2. use different instance for your refreshing call

createAuthRefreshInterceptor(instance1, failedRequest => {
    return instance2.post('/', {}).then(/* ... */);
});

There's not a single use case I can think of, that would need the pauseInstanceWhileRefreshing flag anymore.

---

The pauseInstanceWhileRefreshing flag was introduced in one of the first versions of the library (when there was no skipAuthRefresh flag) to prevent the instance from getting into the infinite loop (back then it was called skipWhileRefresh). It was ensuring that when the refreshingLogic is resolving, the library (specifically, response interceptor) would ignore any error originating from the instance provided in createAuthRefreshInterceptor (so that this logic is not called again as that error could have been the result of refreshing logic itself which would create the infinite loop). This might sound weird, but it was useful for a while, when the axios v0.19.0 was published and they've accidentally removed the possibility to pass the custom property into your request config. Fortunately, axios team did fix it in next versions, and I added the skipAuthRefresh flag to the library, which made pauseInstanceWhileRefreshing useless. After all, this is not useful anymore whatsoever, if you choose to implement the refreshing logic in one of the ways I mentioned above.
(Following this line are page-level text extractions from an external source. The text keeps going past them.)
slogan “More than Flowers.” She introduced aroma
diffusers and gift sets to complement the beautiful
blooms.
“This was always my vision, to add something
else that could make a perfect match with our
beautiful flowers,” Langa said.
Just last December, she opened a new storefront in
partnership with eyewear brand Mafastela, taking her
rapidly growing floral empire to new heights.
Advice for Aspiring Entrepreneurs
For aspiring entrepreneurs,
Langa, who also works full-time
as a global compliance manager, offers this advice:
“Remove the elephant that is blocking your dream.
Back then I haven't really think about using the second instance for refreshing as you suggested, and to be honest, it would definitely make more sense. I guess in the future versions I might even change 'the API', so that the library works more developer-friendly, as we can probably do a lot by working with multiple instances. We'll see. However, thank you for taking your time and contributing.